_ВАША ЦЕЛЬ_
Ответьте по отрывку на три вопроса:
1. За какую партию голосует фройляйн С.?
2. Что на площади уцелело после бомбежки?
3. С чем в руках женщина встает посреди проезжей части?

Фройляйн С. отвечает не задумываясь. Для нее есть только одна партия: «Конечно, за социал-демократов», но когда начинаешь расспрашивать подробнее, почему именно социал-демократы, она, как и большинство избирателей, сделавших такой выбор, не может рационально объяснить свое решение. На самом деле фройляйн С., как и множество подобных ей немцев, голосует методом исключения: ХДС, христианско-демократический союз, исключается, поскольку они не религиозны; коммунисты – не вариант, потому что они боятся русских; либеральная партия – слишком мала, чтобы обладать каким-то влиянием; консервативная – слишком непонятная, и остаются только социал-демократы, потому что больше голосовать не за кого, а голосовать надо, несмотря на то что все говорят, что совершенно неважно, кто победит на выборах в оккупированной стране.

Мы выходим на большую, лежащую в руинах площадь, где бомбы пощадили лишь одиноко возвышающуюся огромную шахту лифта. Несколько рабочих медленно катят перед собой маленькую тележку с металлоломом и камнями, и тут на улице совершенно непонятно откуда появляется женщина с красным флагом и встает посреди проезжей части, которой на самом деле нет.

– Видите ли, герр Д., – говорит моя спутница, пострадавшая от обморожения, и берет меня под руку, – мы, немцы, считаем, что союзникам в ближайшее время стоило бы перестать наказывать нас. Можно говорить о нас, немцах, все что угодно, но что бы наши солдаты ни делали в других странах, мы такого наказания не заслуживаем.

– Наказания? – переспрашиваю я. – А почему вы считаете, что то, как вы сейчас живете, это наказание?

– Потому что нам стало не лучше, а хуже, – отвечает фройляйн С. – Мы как будто бы тонем, но до дна еще ой как далеко.

_СОХРАНЕННЫЕ ДАННЫЕ_
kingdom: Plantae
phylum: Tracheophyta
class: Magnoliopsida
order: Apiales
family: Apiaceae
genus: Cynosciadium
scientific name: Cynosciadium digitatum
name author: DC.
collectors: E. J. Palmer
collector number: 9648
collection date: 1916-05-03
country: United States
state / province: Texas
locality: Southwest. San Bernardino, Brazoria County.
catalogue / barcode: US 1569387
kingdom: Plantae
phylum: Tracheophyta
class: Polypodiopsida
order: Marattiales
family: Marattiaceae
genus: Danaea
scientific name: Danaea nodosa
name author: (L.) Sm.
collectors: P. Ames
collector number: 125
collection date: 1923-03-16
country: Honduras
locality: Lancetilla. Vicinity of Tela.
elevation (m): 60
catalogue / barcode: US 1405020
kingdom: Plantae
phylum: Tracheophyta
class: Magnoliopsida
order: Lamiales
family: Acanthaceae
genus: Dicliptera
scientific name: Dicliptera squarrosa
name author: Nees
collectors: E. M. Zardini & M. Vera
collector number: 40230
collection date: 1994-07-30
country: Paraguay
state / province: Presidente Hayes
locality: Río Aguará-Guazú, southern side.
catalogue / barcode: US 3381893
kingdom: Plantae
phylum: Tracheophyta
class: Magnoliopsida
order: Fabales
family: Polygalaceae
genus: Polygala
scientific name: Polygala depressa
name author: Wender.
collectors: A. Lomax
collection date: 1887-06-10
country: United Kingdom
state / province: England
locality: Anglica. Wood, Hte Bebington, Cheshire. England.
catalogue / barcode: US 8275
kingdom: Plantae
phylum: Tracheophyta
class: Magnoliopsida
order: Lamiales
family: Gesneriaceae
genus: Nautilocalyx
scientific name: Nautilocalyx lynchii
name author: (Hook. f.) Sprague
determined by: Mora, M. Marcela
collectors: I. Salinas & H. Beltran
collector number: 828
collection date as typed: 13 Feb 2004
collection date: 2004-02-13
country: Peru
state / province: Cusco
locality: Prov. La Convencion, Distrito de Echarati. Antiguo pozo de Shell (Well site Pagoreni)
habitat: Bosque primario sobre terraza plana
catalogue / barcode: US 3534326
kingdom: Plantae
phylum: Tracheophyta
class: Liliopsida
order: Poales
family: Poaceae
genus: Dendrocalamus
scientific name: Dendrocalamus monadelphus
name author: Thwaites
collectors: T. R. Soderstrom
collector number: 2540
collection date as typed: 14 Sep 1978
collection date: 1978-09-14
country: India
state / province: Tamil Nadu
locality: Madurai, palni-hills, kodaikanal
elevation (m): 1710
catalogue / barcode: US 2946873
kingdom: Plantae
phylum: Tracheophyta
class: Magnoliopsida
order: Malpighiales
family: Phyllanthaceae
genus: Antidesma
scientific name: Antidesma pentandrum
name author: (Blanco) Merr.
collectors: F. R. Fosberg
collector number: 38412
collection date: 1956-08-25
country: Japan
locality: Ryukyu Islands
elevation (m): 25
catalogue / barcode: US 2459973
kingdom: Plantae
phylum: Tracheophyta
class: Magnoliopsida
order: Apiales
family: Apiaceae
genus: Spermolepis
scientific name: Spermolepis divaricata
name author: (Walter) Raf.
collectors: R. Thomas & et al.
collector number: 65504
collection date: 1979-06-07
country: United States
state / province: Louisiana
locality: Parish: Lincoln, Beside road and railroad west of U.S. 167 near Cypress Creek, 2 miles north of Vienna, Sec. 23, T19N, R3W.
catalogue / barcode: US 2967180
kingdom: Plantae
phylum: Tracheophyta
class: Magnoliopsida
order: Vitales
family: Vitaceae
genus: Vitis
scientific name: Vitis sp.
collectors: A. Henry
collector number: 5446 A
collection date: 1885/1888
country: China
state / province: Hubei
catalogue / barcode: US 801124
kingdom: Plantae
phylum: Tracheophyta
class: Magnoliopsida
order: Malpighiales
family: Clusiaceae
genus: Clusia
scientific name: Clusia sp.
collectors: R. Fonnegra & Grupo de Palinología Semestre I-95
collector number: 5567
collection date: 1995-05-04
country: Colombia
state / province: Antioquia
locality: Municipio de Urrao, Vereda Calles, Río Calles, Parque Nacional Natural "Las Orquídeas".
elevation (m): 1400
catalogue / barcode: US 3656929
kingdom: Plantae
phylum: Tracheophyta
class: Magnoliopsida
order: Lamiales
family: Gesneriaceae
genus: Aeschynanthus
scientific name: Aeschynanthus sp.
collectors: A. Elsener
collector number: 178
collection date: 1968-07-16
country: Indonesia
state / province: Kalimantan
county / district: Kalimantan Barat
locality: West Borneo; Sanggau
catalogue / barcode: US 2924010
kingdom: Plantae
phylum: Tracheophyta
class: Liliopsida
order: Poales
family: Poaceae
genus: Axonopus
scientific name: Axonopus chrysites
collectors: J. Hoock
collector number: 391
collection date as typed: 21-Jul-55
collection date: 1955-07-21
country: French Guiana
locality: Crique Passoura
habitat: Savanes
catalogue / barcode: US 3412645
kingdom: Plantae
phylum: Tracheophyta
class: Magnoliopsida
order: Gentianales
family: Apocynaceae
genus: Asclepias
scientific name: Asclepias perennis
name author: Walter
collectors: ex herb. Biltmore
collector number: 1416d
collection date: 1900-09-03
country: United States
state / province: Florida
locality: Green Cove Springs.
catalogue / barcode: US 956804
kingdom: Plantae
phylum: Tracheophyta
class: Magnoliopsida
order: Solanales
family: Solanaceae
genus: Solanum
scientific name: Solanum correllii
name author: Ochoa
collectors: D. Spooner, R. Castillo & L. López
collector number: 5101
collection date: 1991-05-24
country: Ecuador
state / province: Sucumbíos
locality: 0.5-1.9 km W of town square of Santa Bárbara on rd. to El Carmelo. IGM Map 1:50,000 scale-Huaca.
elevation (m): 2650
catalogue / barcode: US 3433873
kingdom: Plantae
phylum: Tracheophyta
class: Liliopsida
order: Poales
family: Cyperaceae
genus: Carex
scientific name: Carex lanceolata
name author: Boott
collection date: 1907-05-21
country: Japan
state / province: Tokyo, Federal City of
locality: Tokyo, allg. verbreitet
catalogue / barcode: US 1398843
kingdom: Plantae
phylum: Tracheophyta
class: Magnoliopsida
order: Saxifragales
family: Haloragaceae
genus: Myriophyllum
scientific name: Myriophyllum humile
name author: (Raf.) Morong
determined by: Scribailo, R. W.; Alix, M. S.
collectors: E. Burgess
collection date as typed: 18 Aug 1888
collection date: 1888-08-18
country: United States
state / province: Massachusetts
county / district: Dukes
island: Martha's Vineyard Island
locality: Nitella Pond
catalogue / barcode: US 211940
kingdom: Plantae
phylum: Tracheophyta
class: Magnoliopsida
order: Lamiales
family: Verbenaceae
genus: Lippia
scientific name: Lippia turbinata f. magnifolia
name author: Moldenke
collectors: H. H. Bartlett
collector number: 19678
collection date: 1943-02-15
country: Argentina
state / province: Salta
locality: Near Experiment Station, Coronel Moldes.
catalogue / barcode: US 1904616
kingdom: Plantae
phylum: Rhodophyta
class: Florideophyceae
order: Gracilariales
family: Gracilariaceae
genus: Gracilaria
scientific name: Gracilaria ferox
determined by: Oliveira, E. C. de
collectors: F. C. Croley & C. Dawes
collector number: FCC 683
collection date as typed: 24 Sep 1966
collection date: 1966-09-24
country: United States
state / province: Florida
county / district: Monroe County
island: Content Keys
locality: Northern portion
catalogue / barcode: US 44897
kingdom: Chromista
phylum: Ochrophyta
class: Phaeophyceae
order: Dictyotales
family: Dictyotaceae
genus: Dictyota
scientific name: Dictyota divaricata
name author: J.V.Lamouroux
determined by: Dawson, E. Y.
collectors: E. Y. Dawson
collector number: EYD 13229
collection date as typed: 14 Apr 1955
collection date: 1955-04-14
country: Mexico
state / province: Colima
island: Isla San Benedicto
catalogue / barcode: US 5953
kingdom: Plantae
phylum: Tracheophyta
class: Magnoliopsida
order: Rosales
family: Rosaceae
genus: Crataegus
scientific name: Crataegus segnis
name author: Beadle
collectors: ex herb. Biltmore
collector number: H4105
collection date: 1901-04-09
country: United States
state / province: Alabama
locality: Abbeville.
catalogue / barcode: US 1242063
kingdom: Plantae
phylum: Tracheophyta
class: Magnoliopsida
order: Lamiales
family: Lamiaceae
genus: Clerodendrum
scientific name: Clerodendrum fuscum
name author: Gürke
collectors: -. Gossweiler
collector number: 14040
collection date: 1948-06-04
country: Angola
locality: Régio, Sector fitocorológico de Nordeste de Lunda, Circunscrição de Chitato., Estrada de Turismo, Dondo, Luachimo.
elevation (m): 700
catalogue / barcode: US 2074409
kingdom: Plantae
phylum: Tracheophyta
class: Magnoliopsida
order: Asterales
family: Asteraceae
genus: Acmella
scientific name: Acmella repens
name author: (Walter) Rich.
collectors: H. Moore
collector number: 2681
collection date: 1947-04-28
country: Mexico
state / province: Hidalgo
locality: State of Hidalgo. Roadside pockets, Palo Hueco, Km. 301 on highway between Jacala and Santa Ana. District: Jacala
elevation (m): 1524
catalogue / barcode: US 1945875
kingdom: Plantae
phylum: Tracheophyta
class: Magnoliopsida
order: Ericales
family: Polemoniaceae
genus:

_РЕЗУЛЬТАТ ЗАДАНИЯ_
1. За социал-демократов.
2. Одиноко возвышающаяся огромная шахта лифта.
3. С красным флагом.